Business vision leaders—those driving the overall direction of the business—are instrumental in getting cross-organization support for decision architecture. Here’s how to ensure that the intelligence is applied across decisions and that the effectiveness of decisions for the organization is measured:

  • Keep an eye on the decision-making frameworks. Track how your new choice frameworks affect your business if we define decision intelligence as "the discipline of translating knowledge into improved actions at any size. "Celebrate achievements and collaborate with colleagues throughout the business to enhance procedures as required.
  • Lead with a big picture in mind. Business executives should "ensure that peers and direct reports look at the 'big picture,' the 'Global Outcome,' while constructing a decision model," according to Gartner in a 2020 research titled “Improve Decision Making Using Decision Intelligence Models. ” Even extremely localized decision models should always contribute to the wider picture and be incorporated into an existing decision-making architecture, according to the concept of providing a global outcome."
  • Early on, enlist the help of stakeholders. Include the stakeholders who will be directly impacted by new decision models from the outset, have business executives give input and teach them about the models' transparency, and make sure your models prioritize explainability above aggressive correctness. Because business executives who understand the models are better able to secure buy-in from the rest of the organization.
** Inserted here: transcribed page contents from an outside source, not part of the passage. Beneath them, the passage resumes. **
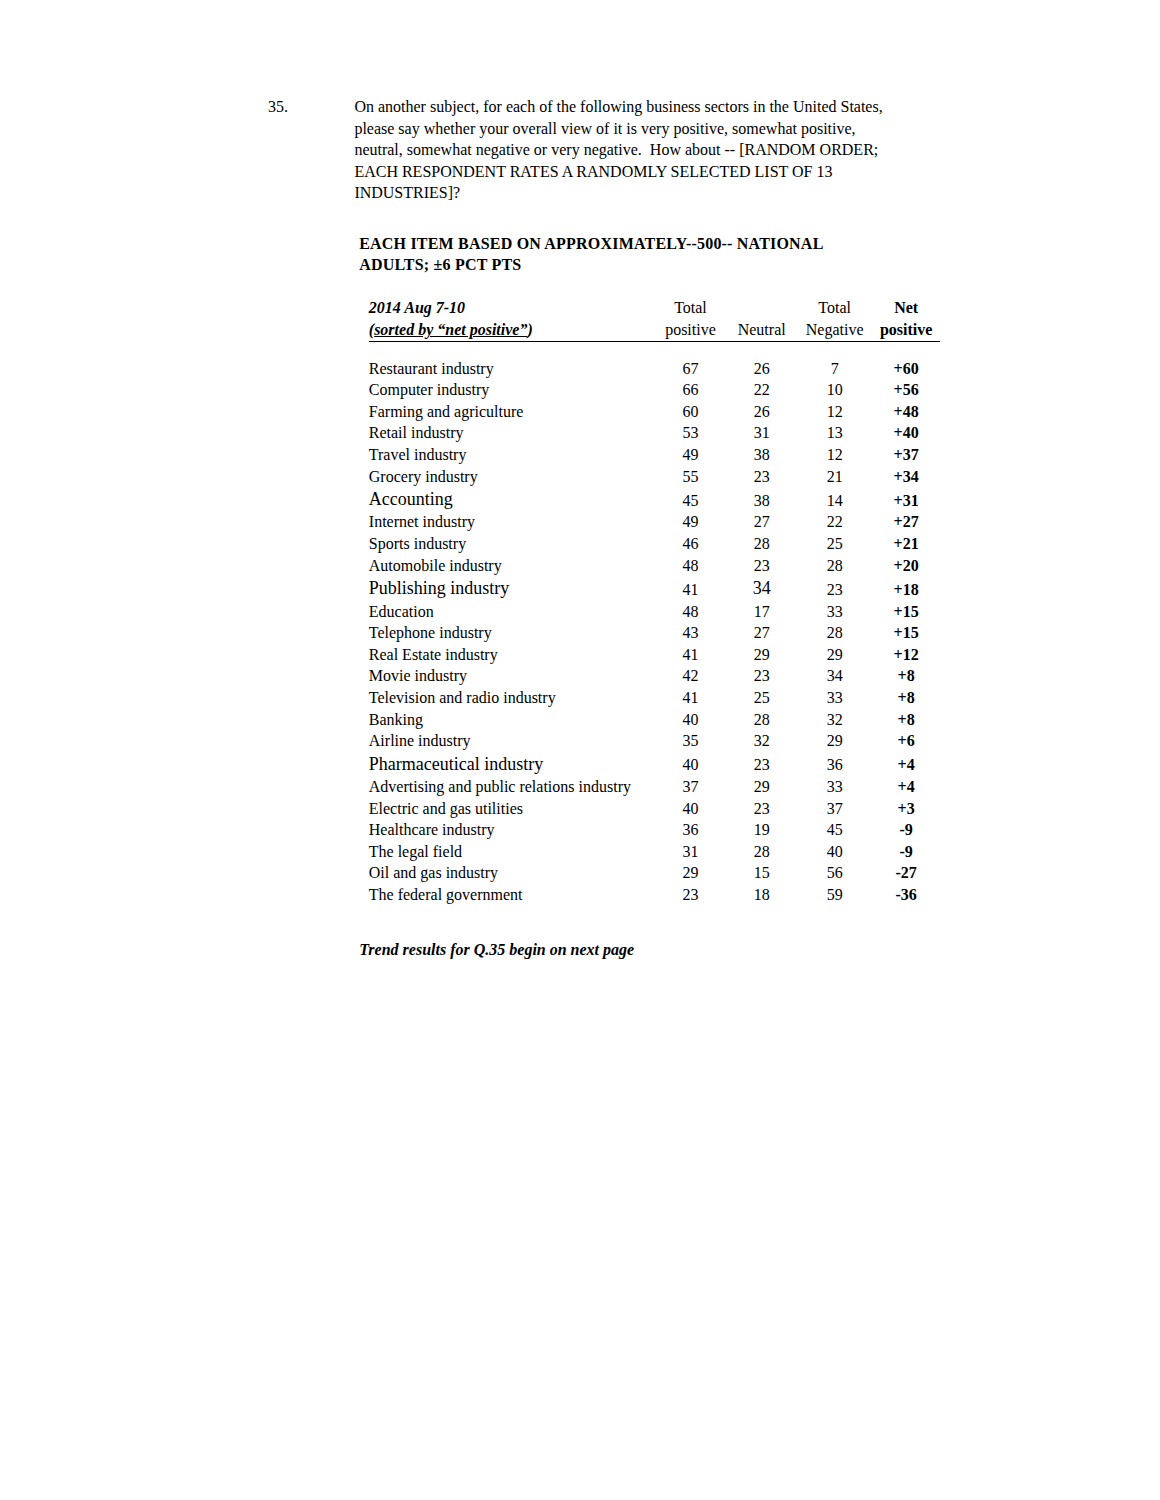35.
On another subject, for each of the following business sectors in the United States, please say whether your overall view of it is very positive, somewhat positive, neutral, somewhat negative or very negative. How about -- [RANDOM ORDER; EACH RESPONDENT RATES A RANDOMLY SELECTED LIST OF 13 INDUSTRIES]?
EACH ITEM BASED ON APPROXIMATELY--500-- NATIONAL ADULTS; ±6 PCT PTS
| 2014 Aug 7-10 | Total | | Total | Net |
| ( sorted by “net positive” ) | positive | Neutral | Negative | positive |
| Restaurant industry | 67 | 26 | 7 | +60 |
| Computer industry | 66 | 22 | 10 | +56 |
| Farming and agriculture | 60 | 26 | 12 | +48 |
| Retail industry | 53 | 31 | 13 | +40 |
| Travel industry | 49 | 38 | 12 | +37 |
| Grocery industry | 55 | 23 | 21 | +34 |
| Accounting | 45 | 38 | 14 | +31 |
| Internet industry | 49 | 27 | 22 | +27 |
| Sports industry | 46 | 28 | 25 | +21 |
| Automobile industry | 48 | 23 | 28 | +20 |
| Publishing industry | 41 | 34 | 23 | +18 |
| Education | 48 | 17 | 33 | +15 |
| Telephone industry | 43 | 27 | 28 | +15 |
| Real Estate industry | 41 | 29 | 29 | +12 |
| Movie industry | 42 | 23 | 34 | +8 |
| Television and radio industry | 41 | 25 | 33 | +8 |
| Banking | 40 | 28 | 32 | +8 |
| Airline industry | 35 | 32 | 29 | +6 |
| Pharmaceutical industry | 40 | 23 | 36 | +4 |
| Advertising and public relations industry | 37 | 29 | 33 | +4 |
| Electric and gas utilities | 40 | 23 | 37 | +3 |
| Healthcare industry | 36 | 19 | 45 | -9 |
| The legal field | 31 | 28 | 40 | -9 |
| Oil and gas industry | 29 | 15 | 56 | -27 |
| The federal government | 23 | 18 | 59 | -36 |
Trend results for Q.35 begin on next page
Dataflake as a source of decision intelligence

Here are some examples of how Dataflake may assist your organization to drive decision intelligence:

  • No-code tools. Transforming highly technical functionalities into visual tools, Dataflake allows users regardless of technical skills to quickly dive into data visualization without the high learning curve when working with SQL and data visualization
  • Advanced data visualization configurations. Convey the details of your data report better by designing your charts and report elements to the details needed. Each element in Dataflake has been designed to solve all complications when detailing a chart to visualize the message you are trying to project through data. 
  • Speed up the time between report development and data evaluation. With faster completion time thanks to Dataflake no-code tools, your teams will be able to eliminate all frictions in the data report process to speed up the delivery time. 
  • Make better data-driven decisions.  Dataflake exceptional data visualization customization helps your organization to quickly understand the bigger picture of the data they’re working with while still being able to analyze into details of all data. Your organization's management will confidently arrive at more accurate decisions without taking up too much time dissecting the report.